Supplied records ▸
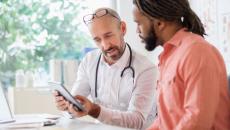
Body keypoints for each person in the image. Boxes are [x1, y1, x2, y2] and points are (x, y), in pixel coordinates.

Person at [54, 7, 158, 129]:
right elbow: (76, 101)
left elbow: (137, 121)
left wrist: (94, 110)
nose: (105, 45)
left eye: (108, 35)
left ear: (122, 29)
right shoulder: (89, 61)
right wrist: (68, 107)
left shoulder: (146, 68)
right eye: (97, 40)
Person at [132, 0, 230, 130]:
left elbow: (197, 122)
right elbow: (165, 121)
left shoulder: (197, 52)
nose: (137, 30)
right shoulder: (168, 57)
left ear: (159, 23)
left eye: (139, 23)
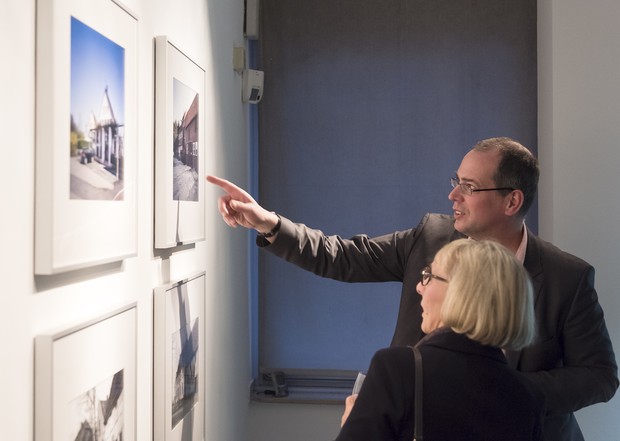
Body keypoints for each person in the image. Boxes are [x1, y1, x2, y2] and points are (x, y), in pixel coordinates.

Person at [207, 137, 618, 441]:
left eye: (469, 187)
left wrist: (509, 394)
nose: (453, 194)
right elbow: (343, 256)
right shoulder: (430, 237)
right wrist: (268, 224)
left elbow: (600, 376)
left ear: (512, 202)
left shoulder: (568, 277)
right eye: (456, 180)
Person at [336, 239, 544, 441]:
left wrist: (351, 425)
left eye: (429, 276)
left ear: (462, 293)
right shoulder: (527, 397)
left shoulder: (398, 369)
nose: (419, 287)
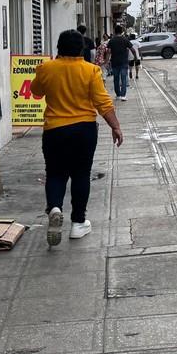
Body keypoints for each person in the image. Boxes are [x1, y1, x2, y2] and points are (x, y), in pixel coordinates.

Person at [30, 30, 123, 246]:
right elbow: (103, 103)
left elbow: (36, 91)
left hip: (54, 130)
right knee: (81, 174)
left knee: (55, 173)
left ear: (58, 47)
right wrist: (115, 127)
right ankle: (78, 224)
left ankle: (54, 207)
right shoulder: (91, 71)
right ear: (81, 49)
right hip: (84, 130)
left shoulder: (46, 69)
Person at [106, 27, 133, 101]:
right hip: (124, 62)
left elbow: (108, 52)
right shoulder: (125, 39)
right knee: (123, 79)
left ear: (114, 31)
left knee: (116, 79)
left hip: (114, 62)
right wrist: (136, 57)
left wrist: (106, 61)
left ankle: (118, 95)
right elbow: (132, 49)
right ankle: (123, 95)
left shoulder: (111, 40)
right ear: (121, 32)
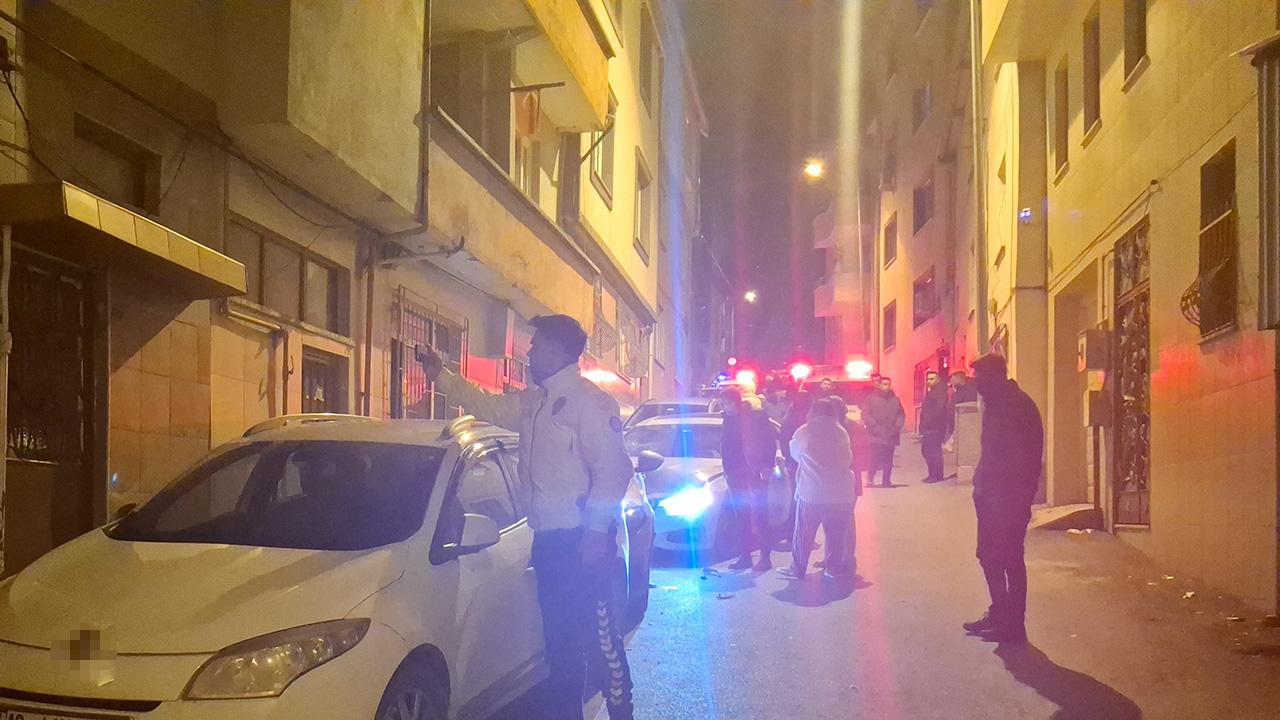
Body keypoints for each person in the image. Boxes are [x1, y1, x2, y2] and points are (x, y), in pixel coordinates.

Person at [416, 315, 635, 719]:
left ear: (558, 350)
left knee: (601, 642)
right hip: (549, 543)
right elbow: (486, 404)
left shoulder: (590, 403)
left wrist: (595, 533)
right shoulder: (533, 402)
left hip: (584, 544)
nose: (530, 351)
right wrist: (440, 375)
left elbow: (615, 470)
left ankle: (623, 713)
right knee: (560, 647)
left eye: (537, 344)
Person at [962, 353, 1044, 644]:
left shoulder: (1018, 405)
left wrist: (1020, 498)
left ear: (996, 375)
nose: (976, 382)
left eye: (980, 376)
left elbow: (1026, 458)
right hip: (990, 497)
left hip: (1009, 500)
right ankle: (1000, 613)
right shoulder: (996, 403)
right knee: (988, 555)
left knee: (1010, 558)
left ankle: (1013, 625)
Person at [779, 397, 857, 581]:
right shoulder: (841, 432)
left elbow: (795, 453)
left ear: (814, 412)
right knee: (836, 535)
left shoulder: (805, 431)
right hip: (840, 493)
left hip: (812, 493)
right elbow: (848, 458)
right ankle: (833, 568)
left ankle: (798, 568)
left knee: (804, 534)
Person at [720, 386, 780, 571]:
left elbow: (769, 441)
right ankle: (745, 556)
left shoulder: (756, 417)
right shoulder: (728, 419)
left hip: (755, 472)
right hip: (736, 474)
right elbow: (726, 446)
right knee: (742, 517)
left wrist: (767, 466)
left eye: (725, 403)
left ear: (733, 402)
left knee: (761, 515)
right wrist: (727, 470)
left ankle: (765, 558)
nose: (724, 407)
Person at [863, 376, 905, 488]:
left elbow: (901, 414)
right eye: (884, 384)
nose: (887, 387)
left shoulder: (895, 399)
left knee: (888, 459)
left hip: (891, 434)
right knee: (875, 457)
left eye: (888, 384)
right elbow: (866, 415)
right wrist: (875, 427)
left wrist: (897, 427)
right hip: (876, 434)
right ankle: (870, 479)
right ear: (880, 385)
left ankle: (886, 481)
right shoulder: (870, 399)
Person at [919, 370, 950, 484]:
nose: (928, 381)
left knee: (932, 451)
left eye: (931, 379)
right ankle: (932, 474)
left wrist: (928, 421)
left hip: (935, 427)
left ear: (938, 380)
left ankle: (936, 475)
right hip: (929, 427)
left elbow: (939, 409)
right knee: (928, 451)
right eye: (927, 379)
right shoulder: (932, 391)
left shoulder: (940, 392)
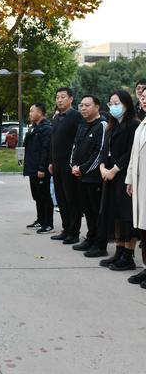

Your goal ▸ Using the data above, retype exactly the lines from the line with "nose: (453, 194)" to the line with "right knee: (81, 174)", inclusive. No pictures and nothing else.

Exercise answer ▸
nose: (453, 194)
right elbow: (343, 256)
right shoulder: (430, 237)
right wrist: (268, 224)
left elbow: (600, 376)
left ear: (512, 202)
left shoulder: (568, 277)
right eye: (456, 180)
Person at [336, 239, 544, 441]:
left wrist: (351, 425)
left eye: (429, 276)
left ear: (462, 293)
right shoulder: (527, 397)
left shoulder: (398, 369)
nose: (419, 287)
Body keypoints for each person in the image. Boxes are [x1, y1, x2, y2] and points are (x, y), in pixel coordinates.

Person at [30, 30, 123, 246]:
right elbow: (103, 103)
left elbow: (36, 91)
left hip: (54, 130)
right knee: (81, 174)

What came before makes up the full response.